The transmission bottleneck is the real question everyone is ignoring. Building near power sources just means sacrificing rural communities for data centers, not solving the grid's actual equity issues.

yeah the grid equity point is huge. but honestly the compute density is getting so insane that even building near power sources might not cut it. we're talking about direct reactor-to-rack setups, it's wild.
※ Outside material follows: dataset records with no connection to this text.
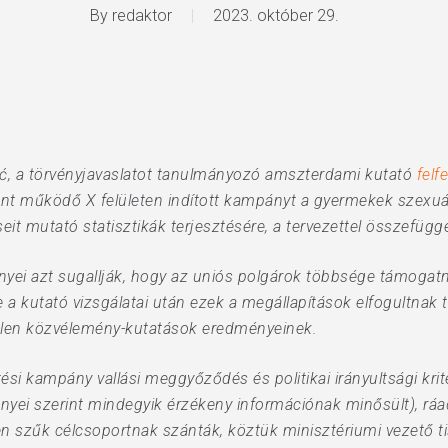
By
redaktor
2023. október 29.
ić, a törvényjavaslatot tanulmányozó amszterdami kutató
felf
ént működő X felületen indított kampányt a gyermekek szexuáli
it mutató statisztikák terjesztésére, a tervezettel összefügg
yei azt sugallják, hogy az uniós polgárok többsége támogatn
a kutató vizsgálatai után ezek a megállapítások elfogultnak t
len közvélemény-kutatások eredményeinek.
ési kampány vallási meggyőződés és politikai irányultsági kri
nyei szerint mindegyik érzékeny információnak minősült), ráa
etten szűk célcsoportnak szánták, köztük minisztériumi vezető t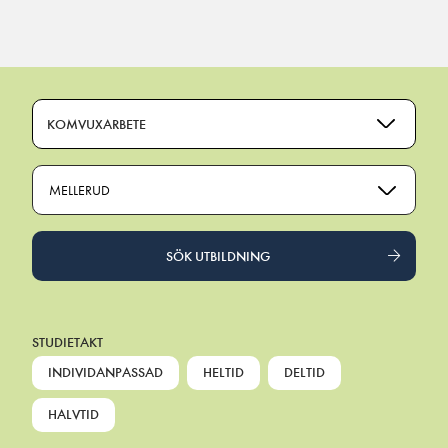
Main Navigation
KOMVUXARBETE
MELLERUD
SÖK UTBILDNING
STUDIETAKT
INDIVIDANPASSAD
HELTID
DELTID
HALVTID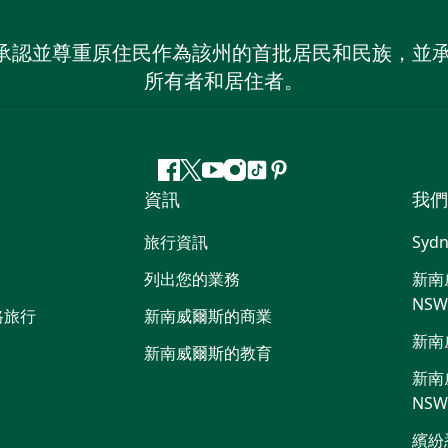
 NSW）承認並尊重原住民作為該州的首批居民和民族
所有者和居住者。
Facebook
嘰
Youtube
Instagram
抖
Pinterest
資訊
我們
嘰
音
喳
旅行資訊
Sydn
喳
列出您的業務
新南威
NS
路旅行
新南威爾斯的商業
新南
新南威爾斯的教育
新南威
NS
繽紛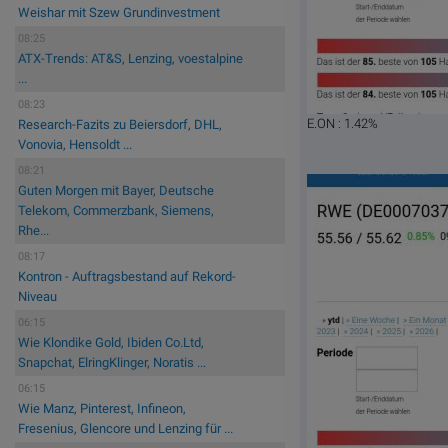
Weishar mit Szew Grundinvestment
08:25
ATX-Trends: AT&S, Lenzing, voestalpine
...
08:23
E.ON : 1.42%
Research-Fazits zu Beiersdorf, DHL,
Vonovia, Hensoldt ...
08:21
Guten Morgen mit Bayer, Deutsche
Telekom, Commerzbank, Siemens,
Rhe...
08:17
Kontron - Auftragsbestand auf Rekord-
Niveau
06:15
Wie Klondike Gold, Ibiden Co.Ltd,
Snapchat, ElringKlinger, Noratis ...
06:15
Wie Manz, Pinterest, Infineon,
Fresenius, Glencore und Lenzing für ...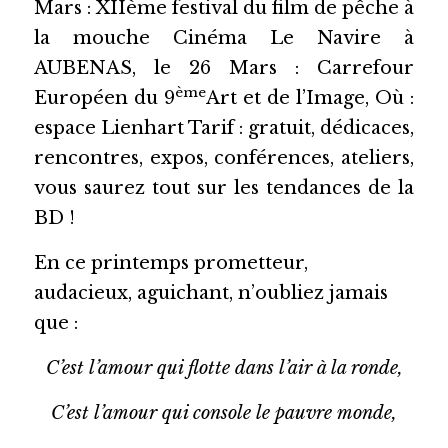
Mars : XIIème festival du film de pêche à 
la mouche Cinéma Le Navire à 
AUBENAS, le 26 Mars : Carrefour 
ème
Européen du 9
Art et de l’Image, Où : 
espace Lienhart Tarif : gratuit, dédicaces, 
rencontres, expos, conférences, ateliers, 
vous saurez tout sur les tendances de la 
BD !
En ce printemps prometteur, 
audacieux,
aguichant, n’oubliez jamais 
que :
C’est l’amour qui flotte dans l’air à la ronde,
C’est l’amour qui console le pauvre monde,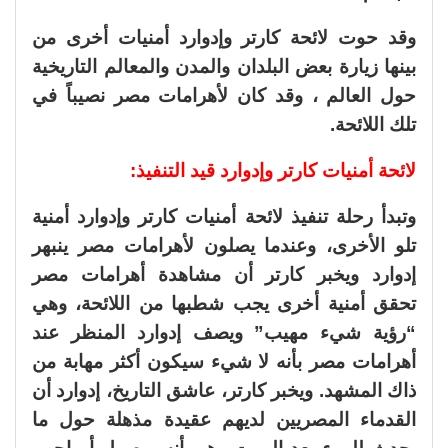
وقد حوت لائحة كارتر وإدوارد أمنيات أخرى من
بينها زيارة بعض البلدان والمدن والمعالم التاريخية
حول العالم ، وقد كان لأهرامات مصر نصيباً في
تلك اللائحة.
لائحة أمنيات كارتر وإدوارد قيد التنفيذ:
وتبدأ رحلة تنفيذ لائحة أمنيات كارتر وإدوارد أمنية
تلو الأخرى، وعندما يصلون لأهرامات مصر ينبهر
إدوارد ويخبر كارتر أن مشاهدة أهرامات مصر
تحقق أمنية أخرى يجب شطبها من اللائحة، وهي
“رؤية شيء مهيب” ويصف إدوارد المنظر عند
أهرامات مصر بأنه لا شيء سيكون أكثر مهابة من
ذاك المشهد. ويخبر كارتر، عاشق التاريخ، إدوارد أن
القدماء المصريين لديهم عقيدة مذهلة حول ما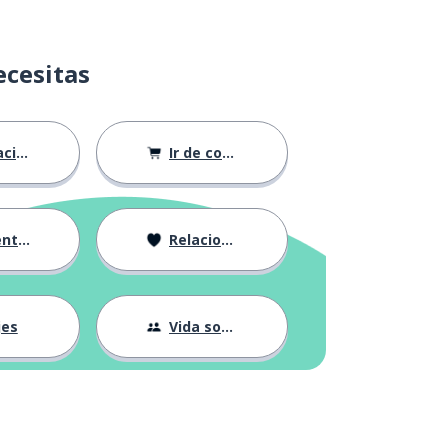
ecesitas
ión
Ir de compras
ndose
Relaciones
jes
Vida social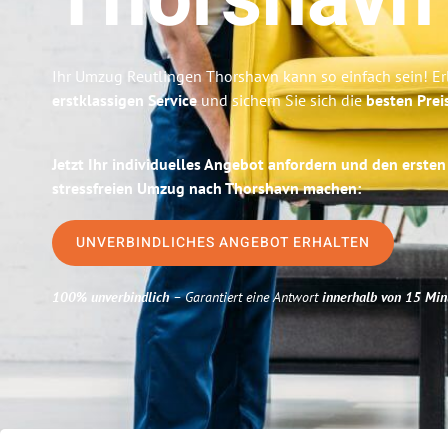
Thorshavn
Ihr Umzug Reutlingen Thorshavn kann so einfach sein! Er
erstklassigen Service
und sichern Sie sich die
besten Prei
Jetzt Ihr individuelles Angebot anfordern und den ersten
stressfreien Umzug nach Thorshavn machen:
UNVERBINDLICHES ANGEBOT ERHALTEN
100% unverbindlich
– Garantiert eine Antwort
innerhalb von 15 Min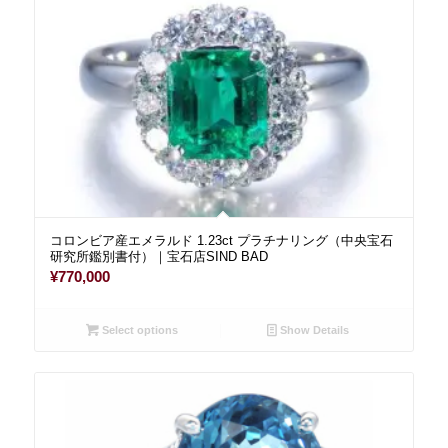
コロンビア産エメラルド 1.23ct プラチナリング（中央宝石
研究所鑑別書付）｜宝石店SIND BAD
¥
770,000
Select options
Show Details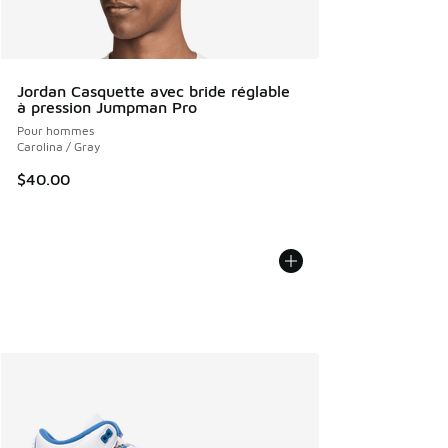
Jordan Casquette avec bride réglable
à pression Jumpman Pro
Pour hommes
Carolina / Gray
$40.00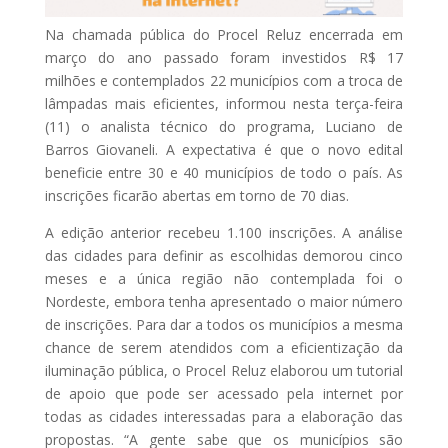
Na chamada pública do Procel Reluz encerrada em
março do ano passado foram investidos R$ 17
milhões e contemplados 22 municípios com a troca de
lâmpadas mais eficientes, informou nesta terça-feira
(11) o analista técnico do programa, Luciano de
Barros Giovaneli. A expectativa é que o novo edital
beneficie entre 30 e 40 municípios de todo o país. As
inscrições ficarão abertas em torno de 70 dias.
A edição anterior recebeu 1.100 inscrições. A análise
das cidades para definir as escolhidas demorou cinco
meses e a única região não contemplada foi o
Nordeste, embora tenha apresentado o maior número
de inscrições. Para dar a todos os municípios a mesma
chance de serem atendidos com a eficientização da
iluminação pública, o Procel Reluz elaborou um tutorial
de apoio que pode ser acessado pela internet por
todas as cidades interessadas para a elaboração das
propostas. “A gente sabe que os municípios são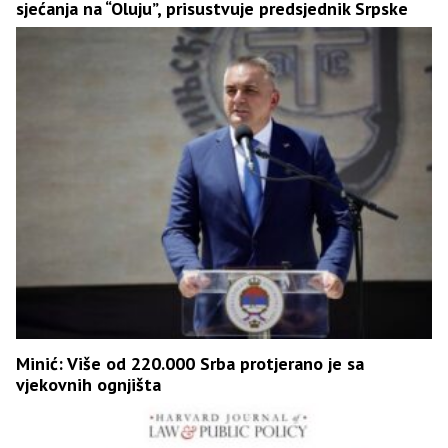
sjećanja na “Oluju”, prisustvuje predsjednik Srpske
Minić: Više od 220.000 Srba protjerano je sa
vjekovnih ognjišta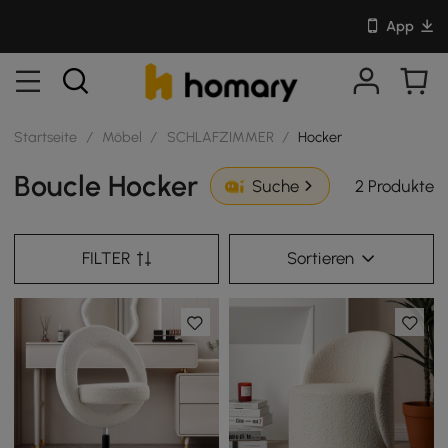
App
Startseite
/
Möbel
/
SCHLAFZIMMER
/
Hocker
Boucle Hocker
2 Produkte
Suche
FILTER
Sortieren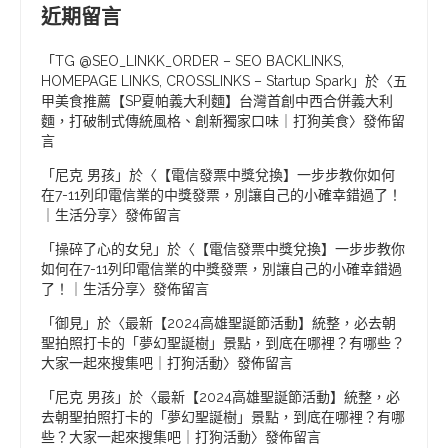
近期留言
「
TG @SEO_LINKK_ORDER – SEO BACKLINKS,
HOMEPAGE LINKS, CROSSLINKS – Startup Spark
」於〈
五
甲美食推薦【SP夏帕義大利麵】台灣首創中西合併義大利
麵，打破制式傳統風格、創新獨家口味｜打狗美食
〉發佈留
言
「
尼克 男孩
」於〈
【電信發票中獎兌換】一步步教你如何
在7-11列印電信業的中獎發票，別讓自己的小確幸錯過了！
｜生活分享
〉發佈留言
「
操碎了心的女兒
」於〈
【電信發票中獎兌換】一步步教你
如何在7-11列印電信業的中獎發票，別讓自己的小確幸錯過
了！｜生活分享
〉發佈留言
「
御見
」於〈
最新【2024高雄聖誕節活動】統整，必去朝
聖拍照打卡的「夢幻聖誕樹」景點，到底在哪裡？有哪些？
大家一起來搜集吧｜打狗活動
〉發佈留言
「
尼克 男孩
」於〈
最新【2024高雄聖誕節活動】統整，必
去朝聖拍照打卡的「夢幻聖誕樹」景點，到底在哪裡？有哪
些？大家一起來搜集吧｜打狗活動
〉發佈留言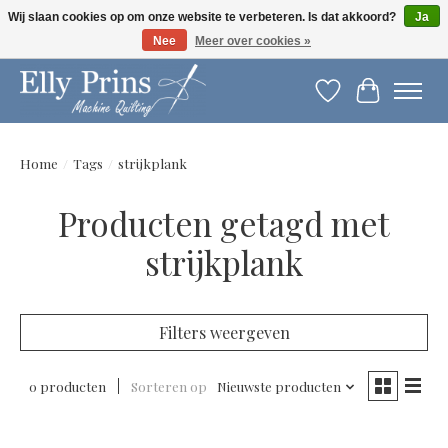
Wij slaan cookies op om onze website te verbeteren. Is dat akkoord?
Ja
Nee
Meer over cookies »
Let op: gewijzigde openingstijden!
Verlanglijst
Winkelwag
Home
/
Tags
/
strijkplank
Producten getagd met
strijkplank
Filters weergeven
0 producten
Sorteren op
Nieuwste producten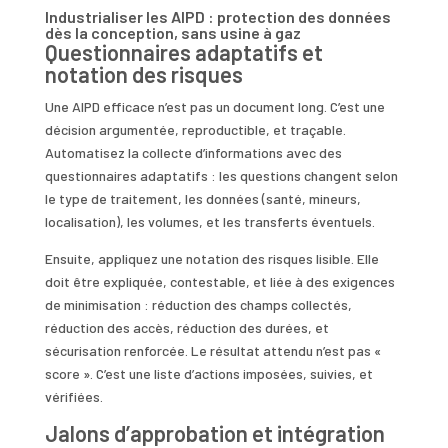
Industrialiser les AIPD : protection des données
dès la conception, sans usine à gaz
Questionnaires adaptatifs et
notation des risques
Une AIPD efficace n’est pas un document long. C’est une
décision argumentée, reproductible, et traçable.
Automatisez la collecte d’informations avec des
questionnaires adaptatifs : les questions changent selon
le type de traitement, les données (santé, mineurs,
localisation), les volumes, et les transferts éventuels.
Ensuite, appliquez une notation des risques lisible. Elle
doit être expliquée, contestable, et liée à des exigences
de minimisation : réduction des champs collectés,
réduction des accès, réduction des durées, et
sécurisation renforcée. Le résultat attendu n’est pas «
score ». C’est une liste d’actions imposées, suivies, et
vérifiées.
Jalons d’approbation et intégration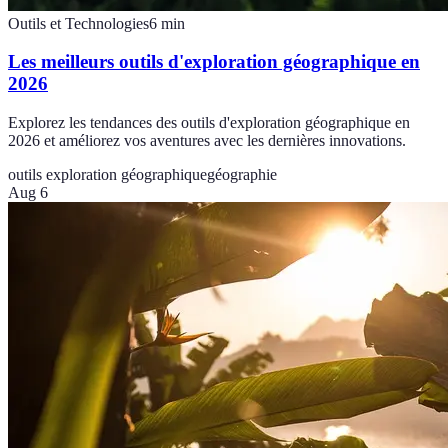
Outils et Technologies
6
min
Les meilleurs outils d'exploration géographique en
2026
Explorez les tendances des outils d'exploration géographique en
2026 et améliorez vos aventures avec les dernières innovations.
outils exploration géographique
géographie
Aug 6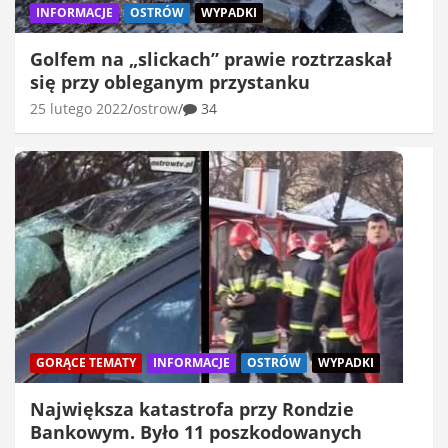
INFORMACJE
OSTRÓW
WYPADKI
Golfem na „slickach” prawie roztrzaskał
się przy obleganym przystanku
25 lutego 2022
ostrow
34
GORĄCE TEMATY
INFORMACJE
OSTRÓW
WYPADKI
Największa katastrofa przy Rondzie
Bankowym. Było 11 poszkodowanych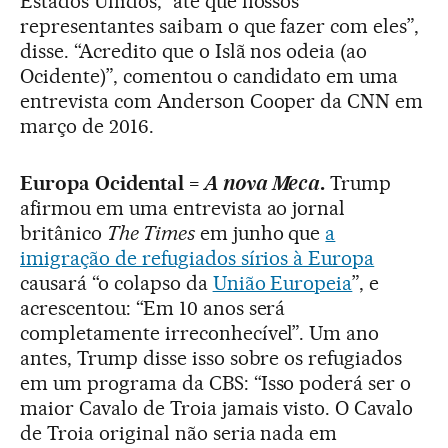
Estados Unidos, “até que nossos
representantes saibam o que fazer com eles”,
disse. “Acredito que o Islã nos odeia (ao
Ocidente)”, comentou o candidato em uma
entrevista com Anderson Cooper da CNN em
março de 2016.
Europa Ocidental =
A nova Meca
.
Trump
afirmou em uma entrevista ao jornal
britânico
The Times
em junho que
a
imigração de refugiados sírios à Europa
causará “o colapso da
União Europeia
”, e
acrescentou: “Em 10 anos será
completamente irreconhecível”. Um ano
antes, Trump disse isso sobre os refugiados
em um programa da CBS: “Isso poderá ser o
maior Cavalo de Troia jamais visto. O Cavalo
de Troia original não seria nada em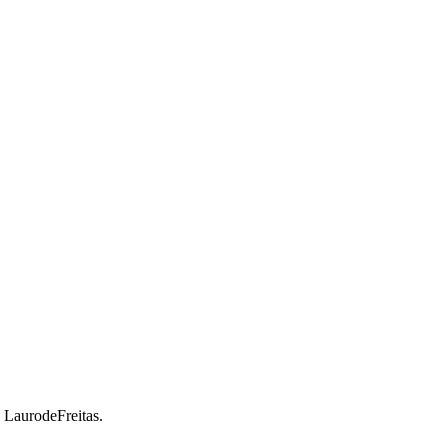
a LaurodeFreitas.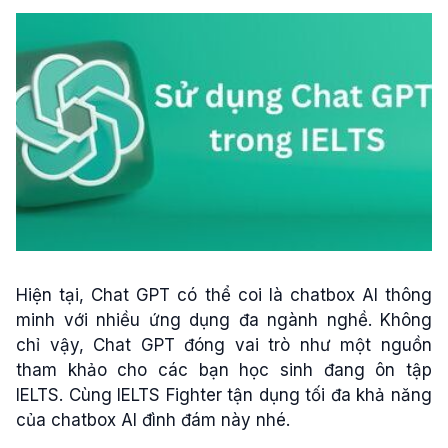
Hiện tại, Chat GPT có thể coi là chatbox AI thông
minh với nhiều ứng dụng đa ngành nghề. Không
chỉ vậy, Chat GPT đóng vai trò như một nguồn
tham khảo cho các bạn học sinh đang ôn tập
IELTS. Cùng IELTS Fighter tận dụng tối đa khả năng
của chatbox AI đình đám này nhé.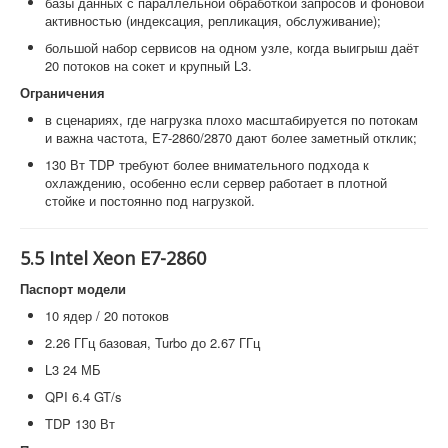
базы данных с параллельной обработкой запросов и фоновой
активностью (индексация, репликация, обслуживание);
большой набор сервисов на одном узле, когда выигрыш даёт
20 потоков на сокет и крупный L3.
Ограничения
в сценариях, где нагрузка плохо масштабируется по потокам
и важна частота, E7-2860/2870 дают более заметный отклик;
130 Вт TDP требуют более внимательного подхода к
охлаждению, особенно если сервер работает в плотной
стойке и постоянно под нагрузкой.
5.5 Intel Xeon E7-2860
Паспорт модели
10 ядер / 20 потоков
2.26 ГГц базовая, Turbo до 2.67 ГГц
L3 24 МБ
QPI 6.4 GT/s
TDP 130 Вт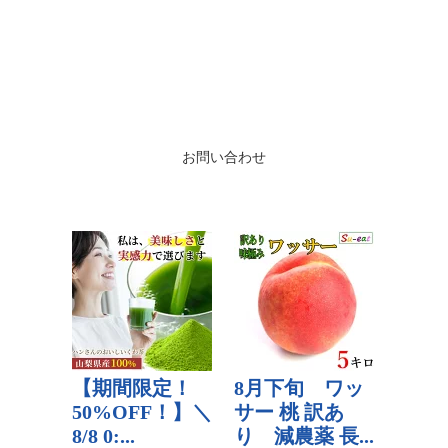
お問い合わせ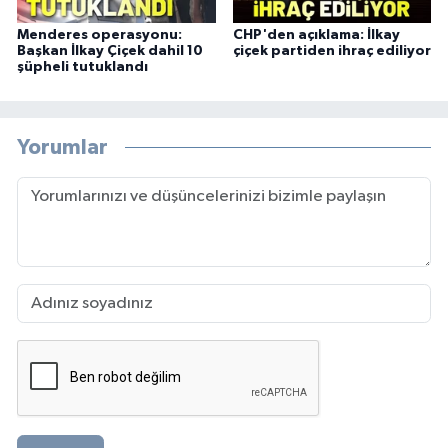
Menderes operasyonu:
CHP'den açıklama: İlkay
Başkan İlkay Çiçek dahil 10
çiçek partiden ihraç ediliyor
şüpheli tutuklandı
Yorumlar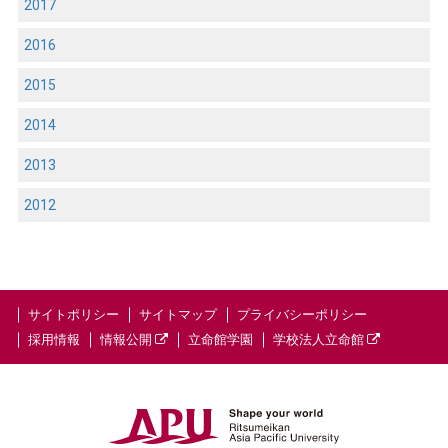
2017
2016
2015
2014
2013
2012
サイトポリシー
サイトマップ
プライバシーポリシー
採用情報
情報公開
立命館学園
学校法人立命館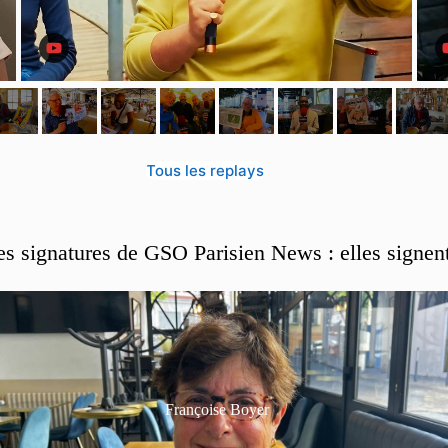
Tous les replays
es signatures de GSO Parisien News : elles signen
Françoise Boyer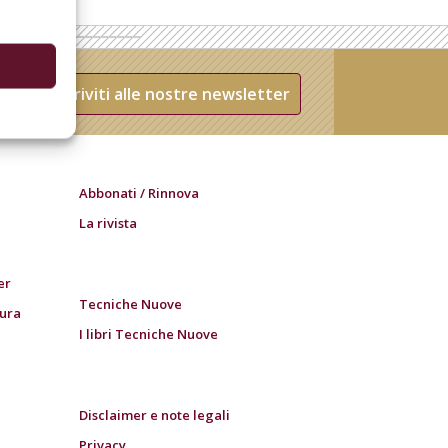
Iscriviti alle nostre newsletter
Abbonati / Rinnova
La rivista
er
Tecniche Nuove
tura
I libri Tecniche Nuove
Disclaimer e note legali
Privacy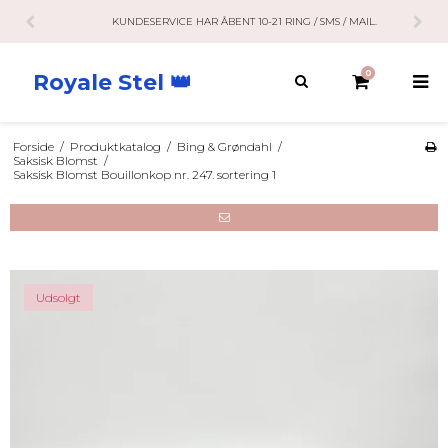
KUNDESERVICE HAR ÅBENT 10-21 RING / SMS / MAIL.
0
Royale Stel 👑
Forside
/
Produktkatalog
/
Bing & Grøndahl
/
Saksisk Blomst
/
Saksisk Blomst Bouillonkop nr. 247. sortering 1
Udsolgt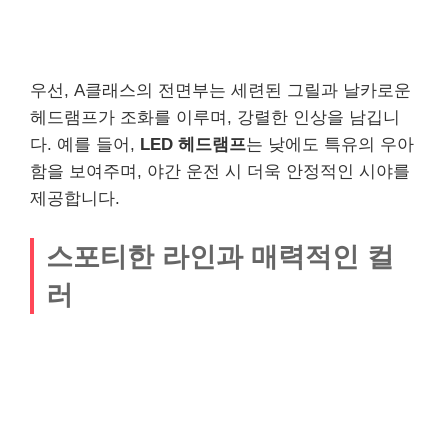
우선, A클래스의 전면부는 세련된 그릴과 날카로운
헤드램프가 조화를 이루며, 강렬한 인상을 남깁니
다. 예를 들어,
LED 헤드램프
는 낮에도 특유의 우아
함을 보여주며, 야간 운전 시 더욱 안정적인 시야를
제공합니다.
스포티한 라인과 매력적인 컬
러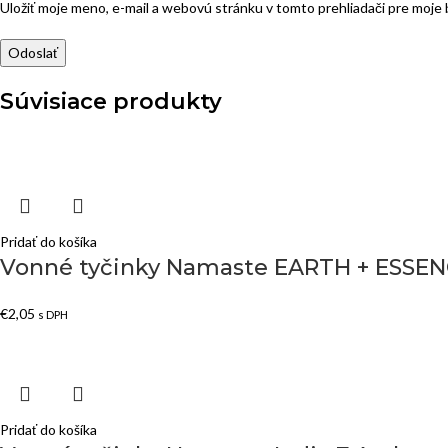
Uložiť moje meno, e-mail a webovú stránku v tomto prehliadači pre moj
Súvisiace produkty
Pridať do košíka
Vonné tyčinky Namaste EARTH + ESSEN
€
2,05
s DPH
Pridať do košíka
I also saw a report about how data center operators are already buying up nuclear power credits, essentially cornering the green energy supply. The real question is what's left for everyone else. https://www.technologyreview.com/2025/02/10/1097939/ai-data-centers-nuclear-power-purchase-agreements/

wait they're already buying up the credits? that's actually a huge problem. the grid can't just be for AI, we need baseline capacity for everything else.

Exactly, and those credits were supposed to help decarbonize the broader grid. Now it's just subsidizing a private, hyper-concentrated demand. I mean sure, but who actually benefits when the public's green transition gets cannibalized?

yo check this out, Meta just dropped $27B on Nebius for AI infrastructure, that's actually huge. https://www.fool.com Think this makes Nebius a sleeper hit for 2026 or is the hype already priced in?

Interesting but the real question is whether that $27 billion is buying actual innovation or just more of the same energy-hungry compute. Everyone is ignoring the resource footprint of scaling these deals.

ok but the compute efficiency gains are insane this gen, nina. they're not just throwing more watts at it, the flops per joule curve is actually bending.

I mean sure but efficiency gains still mean total consumption goes up, that's basic Jevons paradox. I also saw that new report about AI data centers straining water resources in drought-prone regions, which nobody in these deals seems to factor in.

yeah but the water cooling tech is getting wild too, they're hitting like 90% reduction with those immersion systems. the meta deal probably locks in next-gen infra that's way greener than current gen.

The real question is whether that 'greener' infrastructure is actually being deployed at scale or just used for PR. I'd need to see the full lifecycle analysis, not just the press release about efficiency.

exactly, that's why the nebius deal is actually huge—they're not just slapping GPUs in a warehouse, they're building from the ground up with liquid cooling and custom silicon. the full LCA will drop in their next sustainability report but the specs they leaked are promising.

Interesting but specs are always promising until you see the actual energy mix powering those data centers. Everyone is ignoring whether this just enables more massive, energy-intensive models.

nina you're right about the energy mix but nebius is building in nordic regions with like 95% hydro/wind. the real bottleneck is gonna be their custom chip yields, not the power grid.

I also saw that even with renewable energy, the water usage for cooling in those regions is becoming a serious point of contention. The real question is whether these deals just accelerate an unsustainable scale race.

yo check this out, the Brazilian medical council just dropped new rules for AI in medicine. full article: https://www.mayerbrown.com/en/perspectives-events/publications/2024/07/brazilian-cfm-issues-resolution-on-the-use-of-artificial-intelligence-in-medicine basically they're setting guardrails for docs using AI tools, which is huge for liability and ethics. what do y'all think, overdue or too restrictive?

yo check this out, the Brazilian medical council just dropped new rules for AI in medicine. basically setting guardrails for docs using AI tools in practice. https://www.mayerbrown.com/en/perspectives-events/publications/2024/07/brazilian-cfm-issues-resolution-on-the-use-of-artificial-intelligence-in-medicine what do you guys think, is this a good precedent or too restrictive?